Namespace Flag Effect
PID CLONE_NEWPID Sandbox sees only its own processes
Mount CLONE_NEWNS Sandbox has its own mount table
Network CLONE_NEWNET Sandbox gets an empty network stack
User CLONE_NEWUSER UID 0 inside maps to unprivileged user outside
UTS CLONE_NEWUTS Sandbox has its own hostname
IPC CLONE_NEWIPC Isolated System V IPC / POSIX queues

2. cgroup v2 (resource limits)

Every sandbox is placed in a dedicated cgroup with configurable limits:

  • Memory: hard limit with swap disabled
  • CPU: fractional CPU allocation
  • PIDs: prevents fork bombs

3. pivot_root (filesystem)

After mounting the sandbox rootfs, pivot_root swaps the filesystem root. The host filesystem becomes completely unreachable — there is no "above" to escape to.

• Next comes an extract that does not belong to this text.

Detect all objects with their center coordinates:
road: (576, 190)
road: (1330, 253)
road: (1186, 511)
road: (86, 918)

4. Landlock (path restrictions)

Landlock LSM restricts which paths the sandbox can access, even for allowed syscalls. After pivot_root, only the sandbox's own root is accessible.

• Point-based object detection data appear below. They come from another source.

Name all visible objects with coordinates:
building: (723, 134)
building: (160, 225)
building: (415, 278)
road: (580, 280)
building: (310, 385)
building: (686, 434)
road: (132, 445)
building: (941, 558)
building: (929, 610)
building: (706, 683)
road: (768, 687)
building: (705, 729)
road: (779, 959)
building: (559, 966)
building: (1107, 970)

5. Capabilities (privilege dropping)

All Linux capabilities are dropped except the minimal set needed:

  • CAP_SETUID, CAP_SETGID — for user switching
  • CAP_FOWNER, CAP_DAC_OVERRIDE — for file access

PR_SET_NO_NEW_PRIVS prevents privilege escalation through execve.

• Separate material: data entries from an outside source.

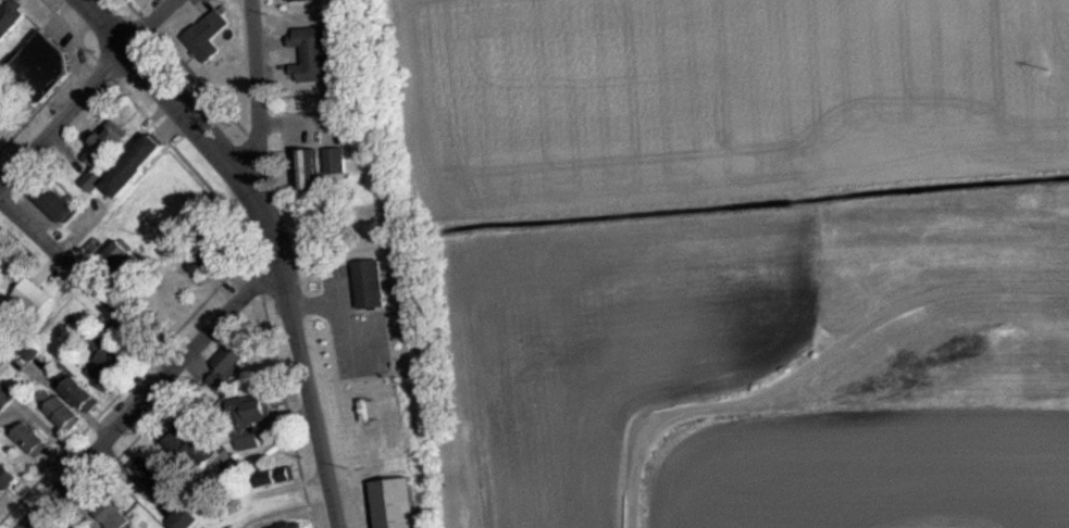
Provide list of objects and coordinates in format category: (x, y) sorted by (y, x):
building: (301, 1)
building: (12, 18)
road: (153, 23)
building: (209, 37)
building: (313, 56)
road: (172, 95)
road: (257, 95)
road: (64, 116)
building: (3, 125)
building: (106, 157)
building: (337, 162)
building: (141, 167)
building: (317, 171)
building: (53, 200)
building: (124, 258)
building: (204, 263)
building: (2, 270)
road: (89, 283)
building: (373, 286)
building: (2, 296)
road: (302, 358)
building: (110, 367)
road: (815, 368)
building: (228, 369)
road: (152, 393)
building: (85, 396)
building: (7, 397)
building: (251, 410)
building: (65, 414)
building: (33, 441)
building: (192, 446)
building: (237, 473)
building: (152, 476)
building: (278, 478)
building: (7, 479)
building: (398, 504)
building: (184, 519)
building: (302, 526)

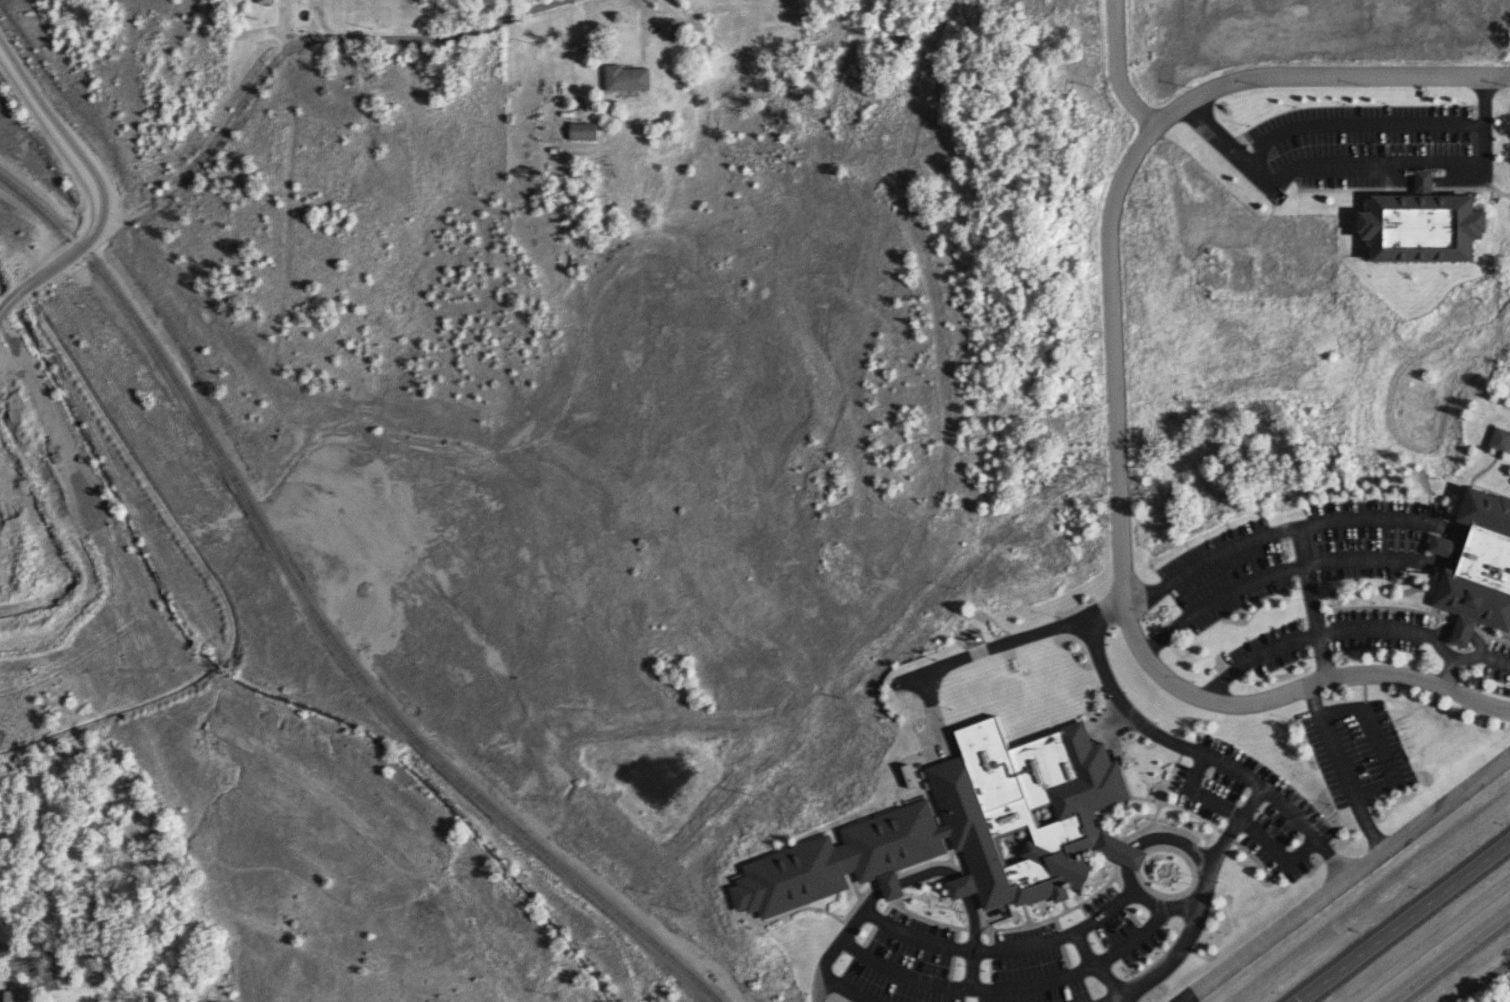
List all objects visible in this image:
road: (289, 44)
road: (1110, 70)
road: (1323, 76)
road: (61, 123)
road: (1336, 128)
road: (1370, 167)
building: (1434, 223)
road: (59, 268)
road: (1113, 362)
building: (1502, 437)
road: (1278, 530)
road: (1438, 544)
building: (1445, 544)
road: (1278, 568)
building: (1483, 569)
road: (1308, 601)
railway: (319, 619)
road: (1350, 630)
road: (1010, 643)
road: (1448, 671)
road: (1296, 689)
road: (937, 712)
road: (1376, 747)
road: (1198, 761)
road: (1339, 769)
building: (974, 825)
road: (1243, 828)
road: (1235, 829)
road: (1177, 849)
road: (1134, 863)
road: (1351, 878)
road: (935, 880)
road: (1131, 888)
road: (899, 891)
road: (963, 896)
road: (873, 907)
road: (1405, 923)
road: (974, 933)
road: (1186, 947)
road: (1450, 957)
road: (1004, 958)
road: (1098, 973)
road: (974, 979)
road: (986, 1000)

6. seccomp-BPF (syscall filtering)

The final layer installs a BPF filter that allows only whitelisted syscalls:

  • Default profile: ~80 syscalls for general workloads
  • Strict profile: ~40 syscalls for pure computation

Any unlisted syscall returns EPERM.

Filesystem Layout

/var/lib/hivebox/
├── images/
│   └── base.squashfs        # Debian minirootfs (read-only)
├── sandboxes/
│   └── hb-7f3a9b/
│       ├── squashfs/         # squashfs mount (read-only lower)
│       ├── upper/            # tmpfs (writable upper)
│       ├── work/             # overlayfs workdir
│       └── merged/           # overlayfs union → sandbox root
└── network/
    └── ip_state.json         # IP allocation tracker

Overlayfs Stack

                 ┌──────────────────────┐
Sandbox sees:    │    merged/ (rw)      │  ← overlayfs union
                 ├──────────────────────┤
Writes go to:    │    upper/ (tmpfs)    │  ← vanishes on destroy
                 ├──────────────────────┤
Reads from:      │  squashfs/ (ro)      │  ← shared across sandboxes
                 └──────────────────────┘

Networking

Three network modes:

None (default)

No network interface (not even loopback in strict mode). Maximum isolation.

Isolated

veth pair connecting the sandbox to a bridge with NAT to the internet:

Host                          Sandbox
┌───────────────┐           ┌──────────────────┐
│ veth-{id}     │───────────│ eth0 (10.10.0.x) │
│ (on hivebox0) │           └──────────────────┘
└───────────────┘
       │
  hivebox0 bridge (10.10.0.1)
       │
  iptables MASQUERADE → internet

Shared

Multiple sandboxes on a named bridge can communicate with each other.

Persistent Sandbox Lifecycle

create()                 exec()              destroy()
   │                       │                    │
   ├─ prepare rootfs       ├─ nsenter           ├─ SIGKILL init
   ├─ spawn init process   ├─ /bin/sh -c cmd    ├─ kill cgroup
   ├─ setup cgroup         ├─ capture output    ├─ cleanup network
   ├─ setup network        └─ return result     ├─ unmount overlayfs
   └─ register in manager                       └─ remove directory

The init process (sleep infinity) keeps namespaces alive between commands. nsenter enters the existing namespaces for each exec.

API Architecture

Client → axum Router → auth middleware → handler → SandboxManager → Linux kernel
                                                         │
                                                    RwLock<HashMap>
                                                    (thread-safe registry)

The SandboxManager holds all active sandboxes in a RwLock<HashMap>. A background reaper task periodically checks for expired sandboxes and destroys them.